Die Associated Press hat 2014 damit begonnen, AI für die Generierung von Nachrichten einzusetzen. Der Einsatz von AI bei der Erstellung von Inhalten ist nicht neu, und der wichtigste Faktor dabei ist ihre intelligente Anwendung”.SEO-Expertin Miranda Miller vom Search Engine Journal

SEO-Expertin Miranda Miller vom Search Engine Journal

Aber welche Software ist in puncto SEO verlässlicher: Data-to-Text oder GPT?
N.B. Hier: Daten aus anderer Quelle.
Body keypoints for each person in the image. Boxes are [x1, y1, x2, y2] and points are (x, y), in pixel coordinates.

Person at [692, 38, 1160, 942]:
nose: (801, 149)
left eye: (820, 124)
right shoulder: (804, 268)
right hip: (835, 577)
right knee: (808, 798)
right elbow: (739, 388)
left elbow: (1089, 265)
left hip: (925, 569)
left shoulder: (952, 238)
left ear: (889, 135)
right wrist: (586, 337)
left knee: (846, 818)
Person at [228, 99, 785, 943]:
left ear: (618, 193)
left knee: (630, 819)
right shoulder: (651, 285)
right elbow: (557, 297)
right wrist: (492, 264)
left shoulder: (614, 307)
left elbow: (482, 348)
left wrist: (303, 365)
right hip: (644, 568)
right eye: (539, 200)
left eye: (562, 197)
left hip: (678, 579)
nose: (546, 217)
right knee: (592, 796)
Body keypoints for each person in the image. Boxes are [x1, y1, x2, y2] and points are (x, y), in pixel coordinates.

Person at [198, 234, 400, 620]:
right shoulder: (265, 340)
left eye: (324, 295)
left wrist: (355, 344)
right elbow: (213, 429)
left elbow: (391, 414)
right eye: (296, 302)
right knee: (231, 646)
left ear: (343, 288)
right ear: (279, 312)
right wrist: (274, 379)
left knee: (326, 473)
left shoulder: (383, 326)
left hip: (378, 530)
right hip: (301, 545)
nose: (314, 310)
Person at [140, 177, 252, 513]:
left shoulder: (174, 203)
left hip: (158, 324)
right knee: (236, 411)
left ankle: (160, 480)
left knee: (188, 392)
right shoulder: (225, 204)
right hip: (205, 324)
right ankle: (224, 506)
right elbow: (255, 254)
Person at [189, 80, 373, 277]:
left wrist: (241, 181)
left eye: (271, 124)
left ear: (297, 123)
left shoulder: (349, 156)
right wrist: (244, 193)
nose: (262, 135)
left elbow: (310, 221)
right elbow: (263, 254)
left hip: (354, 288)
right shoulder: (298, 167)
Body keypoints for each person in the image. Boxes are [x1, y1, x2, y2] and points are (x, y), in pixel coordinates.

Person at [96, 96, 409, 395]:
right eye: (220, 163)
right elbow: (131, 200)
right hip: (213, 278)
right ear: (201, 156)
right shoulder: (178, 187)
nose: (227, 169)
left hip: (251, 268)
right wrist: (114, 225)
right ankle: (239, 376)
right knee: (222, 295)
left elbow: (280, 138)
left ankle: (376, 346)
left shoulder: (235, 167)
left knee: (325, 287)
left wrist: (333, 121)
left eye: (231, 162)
  • Der mit Data-to-Text erstellte Text basiert auf Daten und Dateninterpretationen und nicht auf (teils sinnlosen) Verallgemeinerungen. Die Bedeutung des Inhalts – und damit der Nutzwert für Google – wird von den Nutzern bestimmt (über Logik, Geschichten und Auslöser). In den Texten steckt also Semantik, nicht nur korrekte Syntax.
  • Bei Data-to-Text-Software überprüfen die Nutzer jede Entscheidung, die von KI-Komponenten im System getroffen wird. Sie sind also an allen entscheidenden Phasen der Texterstellung beteiligt.
  • Manche Software kann feststellen, ob ein Text auf großen Sprachmodellen basiert, aber es gibt keine technische Möglichkeit, Daten-zu-Text-Inhalte zu erkennen.